**Goal of the exercise:**
Rewrite everything in the piece on SOA and Agile from "Now, there are" down to "interesting issue, though...", putting "system integration" in place of "enterprise integration".

**Document extract:**
SOA Design with Agile methodologies
Service Oriented Architecture (SOA) and Agile - two of the current "hot topics" in IT. The interesting thing is that even though they're fundamentally different - one being a set of architectural principles, the other a set of methodology principles, one of the key goals and benefits of both is enabling change.
Now, there are clearly differences in the goals (enterprise integration vs. fail early, etc.), but that's beyond the scope of this entry. What this is about is that these are two sets of principles that are both useful and appropriate in today's technology landscape. So, a natural situation to arrive at is where you want to transform a company to use both Agile and SOA. This raises an interesting issue, though...
- Agile methodologies promote an incremental, iterative approach to development of functionality (including method signatures), with visibility of the impact of change given through test coverage. Basically, working on the premise that, change is cheap if supported correctly
- SOA promotes a well defined service interface through contracts - these contracts are aligned against business processes, not implementation details. The rigidity of the service interface, and its non-technical alignment allows for internal change without impacting consumers of the service. Changing a service interface is an involved process, though; rather than an outright change, a versioning mechanism is needed due to the immutability of contracts, and therefore a migration process is required. The visibility of service usage is also very difficult to monitor as it could be external organisations rather than internally controlled systems. The upshot of these two factors is that change to the interfaces of a service are relatively expensive
So, whilst the internal development of services and service-consumers is in-line with Agile, the creation of service interfaces isn't - an incremental, iterative approach to those would cause serious versioning and compatibility problems, especially with remote (3rd party) consumers. Similarly, imagine you're on the receiving end of another company that has an Agile approach to a service interfaces you're consuming; the contract you're adhering to would shift under your feet continually, introducing additional cost.

**Data for analysis:**
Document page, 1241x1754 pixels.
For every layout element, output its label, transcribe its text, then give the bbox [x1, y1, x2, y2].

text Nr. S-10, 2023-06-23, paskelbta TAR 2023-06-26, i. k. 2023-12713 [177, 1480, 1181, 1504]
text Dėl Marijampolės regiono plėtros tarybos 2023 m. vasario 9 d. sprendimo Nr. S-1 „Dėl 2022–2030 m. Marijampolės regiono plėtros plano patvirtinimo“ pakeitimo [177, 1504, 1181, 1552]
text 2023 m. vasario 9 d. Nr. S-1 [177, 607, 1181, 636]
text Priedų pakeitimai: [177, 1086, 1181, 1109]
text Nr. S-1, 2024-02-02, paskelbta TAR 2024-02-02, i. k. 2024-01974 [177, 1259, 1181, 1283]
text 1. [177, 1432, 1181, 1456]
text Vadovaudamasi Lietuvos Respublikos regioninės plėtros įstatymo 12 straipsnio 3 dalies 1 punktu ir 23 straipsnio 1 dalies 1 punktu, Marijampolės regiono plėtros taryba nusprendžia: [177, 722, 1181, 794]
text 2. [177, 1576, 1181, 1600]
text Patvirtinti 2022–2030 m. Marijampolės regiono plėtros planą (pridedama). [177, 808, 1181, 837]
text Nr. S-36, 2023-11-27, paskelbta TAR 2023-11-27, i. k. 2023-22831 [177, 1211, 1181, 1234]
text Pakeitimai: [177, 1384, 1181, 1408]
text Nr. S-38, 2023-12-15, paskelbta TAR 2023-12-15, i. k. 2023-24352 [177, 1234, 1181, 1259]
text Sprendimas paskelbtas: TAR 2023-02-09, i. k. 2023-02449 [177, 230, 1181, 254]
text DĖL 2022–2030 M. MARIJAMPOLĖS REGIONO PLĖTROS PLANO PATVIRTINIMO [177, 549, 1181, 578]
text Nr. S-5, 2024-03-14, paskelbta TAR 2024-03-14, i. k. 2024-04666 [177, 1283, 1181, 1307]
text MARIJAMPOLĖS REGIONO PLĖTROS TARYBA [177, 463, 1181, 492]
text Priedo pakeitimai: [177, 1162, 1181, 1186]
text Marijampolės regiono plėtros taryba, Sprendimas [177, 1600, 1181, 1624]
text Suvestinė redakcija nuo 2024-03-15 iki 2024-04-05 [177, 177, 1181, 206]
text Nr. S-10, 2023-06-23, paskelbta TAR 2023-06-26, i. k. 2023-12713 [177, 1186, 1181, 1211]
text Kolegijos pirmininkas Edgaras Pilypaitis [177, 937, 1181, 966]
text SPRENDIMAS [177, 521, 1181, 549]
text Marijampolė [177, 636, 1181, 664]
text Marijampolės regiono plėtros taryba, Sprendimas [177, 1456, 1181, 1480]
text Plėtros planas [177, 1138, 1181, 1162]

**Finished task:**
Now, there are clearly differences in the goals (system integration vs. fail early, etc.), but that's beyond the scope of this entry. What this is about is that these are two sets of principles that are both useful and appropriate in today's technology landscape. So, a natural situation to arrive at is where you want to transform a company to use both Agile and SOA. This raises an interesting issue, though...